The Fed Partners with SVB to Tame InflationInvesting Insights
By Ben Dolan
Wednesday afternoon concluded the most anticipated meeting by the Federal Reserve since Jerome Powell and the FOMC began raising rates in March of 2022. In the face of severe apprehension about the financial system following the lightening-fast failure of Silicon Valley Bank (SVB) and subsequent turmoil at Signature Bank, the Fed raised the fed funds target rate by 25 basis points, setting the upper limit of the range to 5%.
Prognosticators couldn’t find a consensus prior to the meeting. Many were betting on a pause, others were forecasting a cut, while some concluded (correctly) that the fed would raise rates to varying degrees. Powell received numerous questions about the health of the financial system during the meeting (and left most journalists with more questions than answers) but steered the conversation toward inflation. In February, as reported by the Bureau of Labor Statistics, the Consumer Price Index rose .4%, seasonally adjusted, versus the prior month, and 6% for the prior 12 months, not seasonally adjusted.
Still caught off-guard by inflation initially described as transitory, the Fed is attempting to meet one of its two core mandates: stable prices (inflation target of 2%). In explaining the 25 basis point rise in the target rate, Chairman Powell stated that the failure of SVB and concerns about the baking industry generally are likely to tighten lending standards and slow the economy, providing the Fed with some help. Hard to know for sure, but he may be correct (or perhaps the government is incentivizing more risk by backing depositors?).

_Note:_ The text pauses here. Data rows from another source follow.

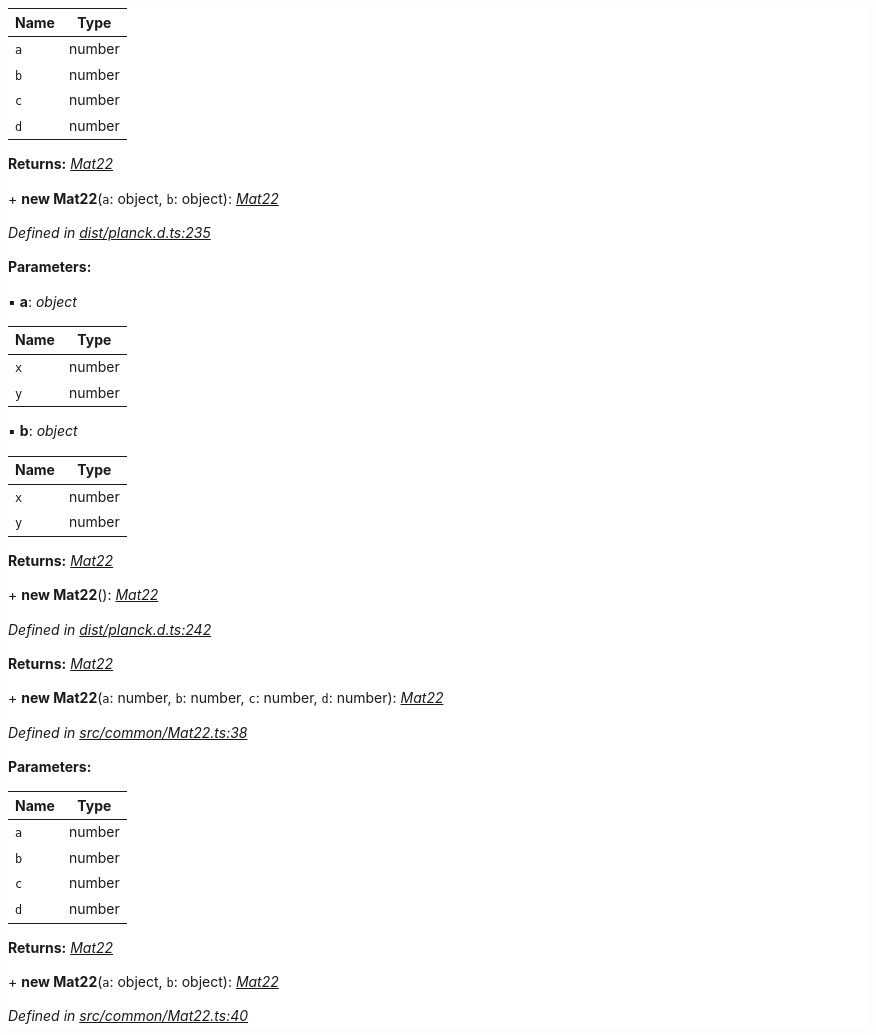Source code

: Name | Type |
------ | ------ |
`a` | number |
`b` | number |
`c` | number |
`d` | number |

**Returns:** *[Mat22](mat22.md)*

\+ **new Mat22**(`a`: object, `b`: object): *[Mat22](mat22.md)*

*Defined in [dist/planck.d.ts:235](https://github.com/shakiba/planck.js/blob/6a5d3be/dist/planck.d.ts#L235)*

**Parameters:**

▪ **a**: *object*

Name | Type |
------ | ------ |
`x` | number |
`y` | number |

▪ **b**: *object*

Name | Type |
------ | ------ |
`x` | number |
`y` | number |

**Returns:** *[Mat22](mat22.md)*

\+ **new Mat22**(): *[Mat22](mat22.md)*

*Defined in [dist/planck.d.ts:242](https://github.com/shakiba/planck.js/blob/6a5d3be/dist/planck.d.ts#L242)*

**Returns:** *[Mat22](mat22.md)*

\+ **new Mat22**(`a`: number, `b`: number, `c`: number, `d`: number): *[Mat22](mat22.md)*

*Defined in [src/common/Mat22.ts:38](https://github.com/shakiba/planck.js/blob/6a5d3be/src/common/Mat22.ts#L38)*

**Parameters:**

Name | Type |
------ | ------ |
`a` | number |
`b` | number |
`c` | number |
`d` | number |

**Returns:** *[Mat22](mat22.md)*

\+ **new Mat22**(`a`: object, `b`: object): *[Mat22](mat22.md)*

*Defined in [src/common/Mat22.ts:40](https://github.com/shakiba/planck.js/blob/6a5d3be/src/common/Mat22.ts#L40)*
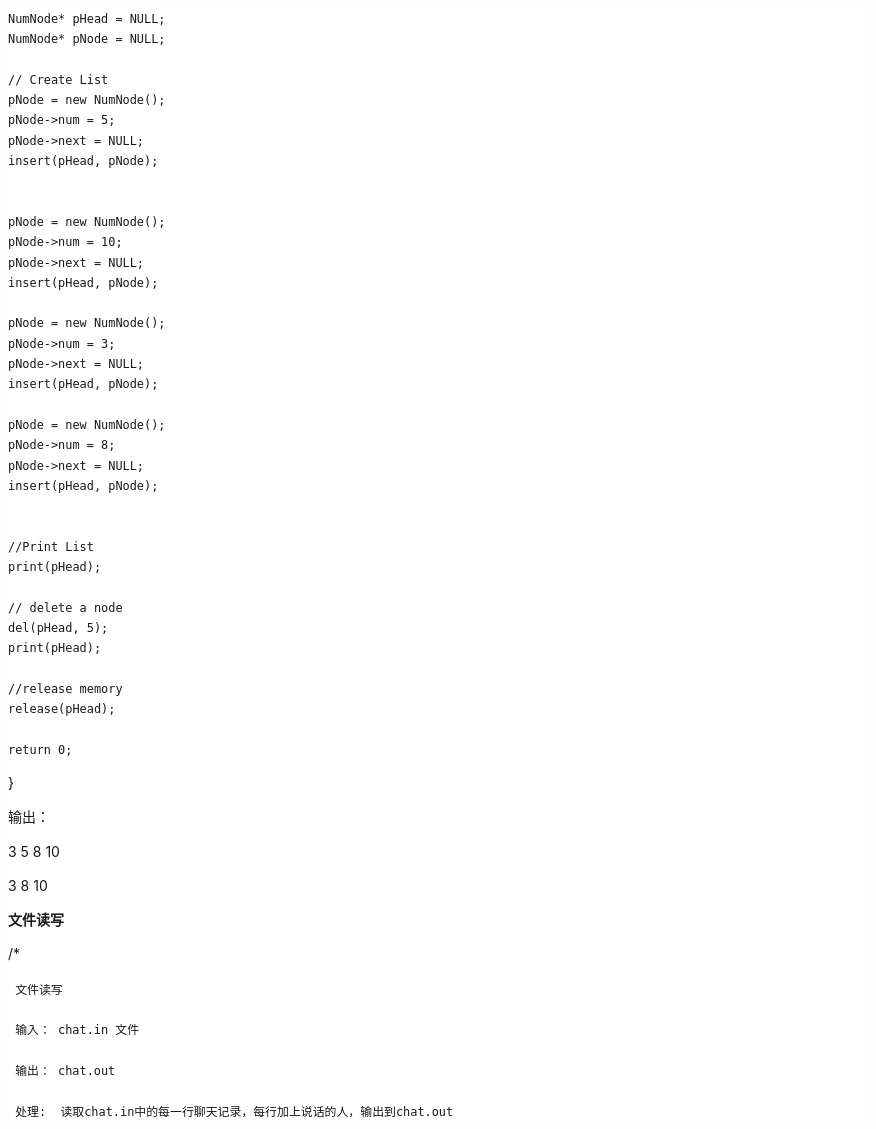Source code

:     NumNode* pHead = NULL;
    NumNode* pNode = NULL;
    
    // Create List
    pNode = new NumNode();
    pNode->num = 5;
    pNode->next = NULL;
    insert(pHead, pNode);


    pNode = new NumNode();
    pNode->num = 10;
    pNode->next = NULL;
    insert(pHead, pNode);

    pNode = new NumNode();
    pNode->num = 3;
    pNode->next = NULL;
    insert(pHead, pNode);

    pNode = new NumNode();
    pNode->num = 8;
    pNode->next = NULL;
    insert(pHead, pNode);


    //Print List
    print(pHead);

    // delete a node
    del(pHead, 5);
    print(pHead);

    //release memory
    release(pHead);

    return 0;

}


输出：

3 5 8 10

3 8 10





**文件读写**


/*
     
     文件读写
     
     输入： chat.in 文件
     
     输出： chat.out 
     
     处理:  读取chat.in中的每一行聊天记录，每行加上说话的人，输出到chat.out
     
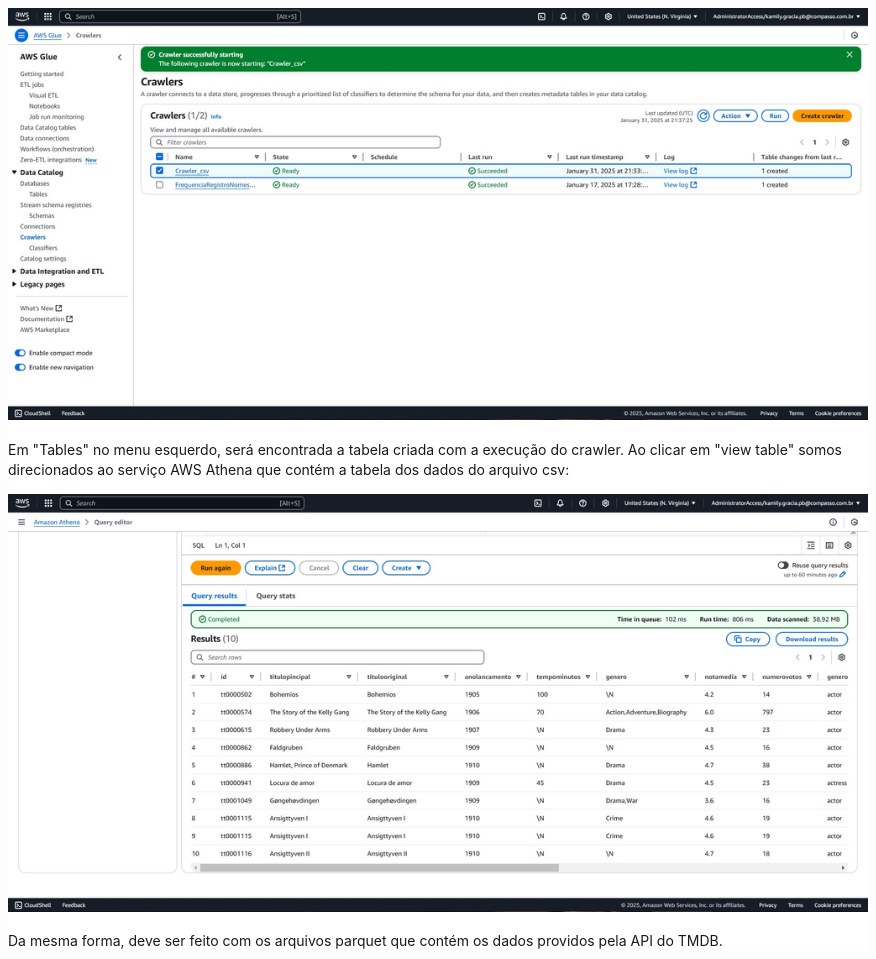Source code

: ![Mensagem de sucesso](../Evidencias/Desafio/crawler_csv/crawler_csv5.jpg)

Em "Tables" no menu esquerdo, será encontrada a tabela criada com a execução do crawler. Ao clicar em "view table" somos direcionados ao serviço AWS Athena que contém a tabela dos dados do arquivo csv:

![Exibição da tabela no AWS Athena](../Evidencias/Desafio/crawler_csv/athena_csv.jpg)

Da mesma forma, deve ser feito com os arquivos parquet que contém os dados providos pela API do TMDB.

What is known for sure, as reported by the AP and various other outlets, is that the Fed lent $300 billion using emergency powers to a number of banks, $146 billion of which went to SVB and Signature Bank to ensure depositors are made whole. Right or wrong, the federal government seems intent on ensuring all depositors of any amount are insured at institutions they deem to be a systemic risk to the financial system.
While it’s hard to say whether contagion has subsided (all banks are taking a close look at their balance sheet with regulators looking over their shoulders), the flight to safety has begun. According to Marketwatch.com, yields on the US Treasury 2-year note slipped from 4.8% one month ago to 3.7% today. One-month t-bills have seen a similar decline.
As always, we’re keeping an eye on this while maintaining our focus on core investing principles of a belief in the power of markets, broad diversification, and controlling costs. Markets incorporate information incredibly quickly (as seen the past few weeks), and we continue to believe in their efficacy through time.